Math and writing centers: The Center for Assistance with Statistics and Mathematics (CASM), located in Ross Hall 029, offers free in-person drop-in tutoring for students enrolled in lower-division mathematics and statistics courses (www.uwyo.edu/mathstats/casm). The Writing Center in Coe Library (and online) can assist at all stages of the writing process, from brainstorming to revising a final draft (www.uwyo.edu/writing-center). 

Bridge and Saddle Up: Students who meet eligibility requirements can take part in summer or fall Bridge preparedness programs (www.uwyo.edu/fallbridge), and all incoming UW students will now take part in the Saddle Up preparedness program (www.uwyo.edu/saddle-up).

Disability Support Services (DSS): Students with disabilities should self-identify with DSS. DSS in turn provides disability-related accommodations such as technical assistance, consultation and resource information (www.uwyo.edu/udss). 

Student Success Services: Student Success Services is part of the TRIO education program funded by the U.S. Department of Education.
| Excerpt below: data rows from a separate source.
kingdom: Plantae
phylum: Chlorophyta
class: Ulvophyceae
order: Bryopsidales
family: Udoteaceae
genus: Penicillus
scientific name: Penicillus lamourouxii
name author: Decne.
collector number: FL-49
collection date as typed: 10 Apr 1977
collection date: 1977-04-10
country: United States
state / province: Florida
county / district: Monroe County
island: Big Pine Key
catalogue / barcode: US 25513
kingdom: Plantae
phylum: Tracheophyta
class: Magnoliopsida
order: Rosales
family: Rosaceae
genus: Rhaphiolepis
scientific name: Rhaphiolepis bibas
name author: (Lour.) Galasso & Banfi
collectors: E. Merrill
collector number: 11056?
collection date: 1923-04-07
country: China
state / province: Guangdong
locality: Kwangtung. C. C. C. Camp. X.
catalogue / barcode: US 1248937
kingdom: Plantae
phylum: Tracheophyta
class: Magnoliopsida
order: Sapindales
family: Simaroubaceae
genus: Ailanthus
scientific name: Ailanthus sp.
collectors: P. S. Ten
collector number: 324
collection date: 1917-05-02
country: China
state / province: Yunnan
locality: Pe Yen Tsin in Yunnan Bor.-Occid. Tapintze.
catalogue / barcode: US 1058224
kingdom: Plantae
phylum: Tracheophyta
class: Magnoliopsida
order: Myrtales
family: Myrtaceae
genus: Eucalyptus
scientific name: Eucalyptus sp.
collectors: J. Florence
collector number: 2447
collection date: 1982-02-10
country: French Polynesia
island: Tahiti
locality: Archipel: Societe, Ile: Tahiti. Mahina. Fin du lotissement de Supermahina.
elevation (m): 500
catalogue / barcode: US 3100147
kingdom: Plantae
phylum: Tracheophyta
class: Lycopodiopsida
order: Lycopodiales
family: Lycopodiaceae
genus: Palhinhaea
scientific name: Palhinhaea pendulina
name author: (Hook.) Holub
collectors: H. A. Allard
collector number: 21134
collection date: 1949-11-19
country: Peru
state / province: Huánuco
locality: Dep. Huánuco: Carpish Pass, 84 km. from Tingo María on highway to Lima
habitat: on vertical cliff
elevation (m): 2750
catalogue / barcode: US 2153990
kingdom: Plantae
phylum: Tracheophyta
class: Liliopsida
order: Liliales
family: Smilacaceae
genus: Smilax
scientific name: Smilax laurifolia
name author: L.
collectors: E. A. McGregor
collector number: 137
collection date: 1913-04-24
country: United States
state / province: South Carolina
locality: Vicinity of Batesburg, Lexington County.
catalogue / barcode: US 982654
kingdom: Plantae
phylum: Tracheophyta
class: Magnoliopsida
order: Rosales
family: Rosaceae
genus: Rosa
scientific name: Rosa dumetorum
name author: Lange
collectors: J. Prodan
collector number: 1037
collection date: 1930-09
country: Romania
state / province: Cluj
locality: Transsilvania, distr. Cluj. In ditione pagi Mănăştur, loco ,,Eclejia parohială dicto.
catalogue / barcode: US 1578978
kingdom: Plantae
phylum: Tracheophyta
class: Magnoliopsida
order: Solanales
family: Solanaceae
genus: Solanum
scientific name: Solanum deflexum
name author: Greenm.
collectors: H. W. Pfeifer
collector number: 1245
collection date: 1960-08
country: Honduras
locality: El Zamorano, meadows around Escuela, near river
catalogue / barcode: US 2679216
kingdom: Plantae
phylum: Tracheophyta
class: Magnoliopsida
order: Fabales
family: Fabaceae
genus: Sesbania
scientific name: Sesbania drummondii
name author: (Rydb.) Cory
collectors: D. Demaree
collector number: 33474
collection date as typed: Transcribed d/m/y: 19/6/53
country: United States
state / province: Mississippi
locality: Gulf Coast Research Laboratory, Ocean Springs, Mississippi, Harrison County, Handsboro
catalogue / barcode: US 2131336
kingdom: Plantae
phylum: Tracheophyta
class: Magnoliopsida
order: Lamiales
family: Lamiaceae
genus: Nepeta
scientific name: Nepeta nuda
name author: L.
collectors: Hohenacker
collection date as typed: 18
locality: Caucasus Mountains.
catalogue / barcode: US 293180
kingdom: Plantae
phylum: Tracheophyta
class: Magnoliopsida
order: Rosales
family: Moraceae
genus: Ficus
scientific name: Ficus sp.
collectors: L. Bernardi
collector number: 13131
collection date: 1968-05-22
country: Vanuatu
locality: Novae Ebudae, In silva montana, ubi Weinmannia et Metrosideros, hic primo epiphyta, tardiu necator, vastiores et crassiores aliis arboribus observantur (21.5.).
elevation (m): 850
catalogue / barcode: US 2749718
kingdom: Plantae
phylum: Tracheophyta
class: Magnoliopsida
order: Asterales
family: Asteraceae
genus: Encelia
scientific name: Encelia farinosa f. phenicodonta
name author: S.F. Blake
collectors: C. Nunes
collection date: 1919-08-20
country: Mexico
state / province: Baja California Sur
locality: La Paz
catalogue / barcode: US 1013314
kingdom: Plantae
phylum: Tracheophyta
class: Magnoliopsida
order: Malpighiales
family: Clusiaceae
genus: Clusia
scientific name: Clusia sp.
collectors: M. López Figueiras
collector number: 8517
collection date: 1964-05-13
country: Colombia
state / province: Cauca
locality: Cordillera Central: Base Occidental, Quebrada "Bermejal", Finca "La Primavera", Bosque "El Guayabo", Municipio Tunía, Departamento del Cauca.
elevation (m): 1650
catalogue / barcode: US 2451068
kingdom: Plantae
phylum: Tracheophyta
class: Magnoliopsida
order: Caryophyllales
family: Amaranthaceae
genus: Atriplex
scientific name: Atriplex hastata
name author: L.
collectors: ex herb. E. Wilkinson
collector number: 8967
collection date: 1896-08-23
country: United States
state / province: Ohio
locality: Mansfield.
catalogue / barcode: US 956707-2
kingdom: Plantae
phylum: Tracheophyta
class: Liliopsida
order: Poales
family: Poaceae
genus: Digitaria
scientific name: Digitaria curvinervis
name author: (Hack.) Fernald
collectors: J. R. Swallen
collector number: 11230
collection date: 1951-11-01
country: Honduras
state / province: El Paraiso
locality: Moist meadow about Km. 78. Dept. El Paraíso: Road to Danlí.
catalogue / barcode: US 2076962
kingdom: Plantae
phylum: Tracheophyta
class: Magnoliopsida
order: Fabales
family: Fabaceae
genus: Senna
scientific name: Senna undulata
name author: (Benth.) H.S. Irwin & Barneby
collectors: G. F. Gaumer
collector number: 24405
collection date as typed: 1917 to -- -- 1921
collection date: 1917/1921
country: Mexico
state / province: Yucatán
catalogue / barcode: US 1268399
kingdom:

Students who meet certain eligibility requirements—such as first-generation college students, students with limited income and students with disabilities—can access tools for academic success, financial literacy and career planning. (www.uwyo.edu/seo/sss

ACES and college advisers: Students who are in an exploratory track or questioning their degree or career path can visit the Advising, Career and Exploratory Studies Center (www.uwyo.edu/aces). ACES advisers can help you determine your class schedule, find resources, and explore degrees and careers. If you declared a major, you will have a trained adviser within your college who can help you chart your path to graduation. Talk to your adviser about your interests, questions and long-term goals, as well as any concerns you have. 

Cowboy Coaches: Your Cowboy Coach peer mentor is also a great resource for getting organized, finding resources, staying motivated and all other questions (www.uwyo.edu/student-success/cowboy-coaches).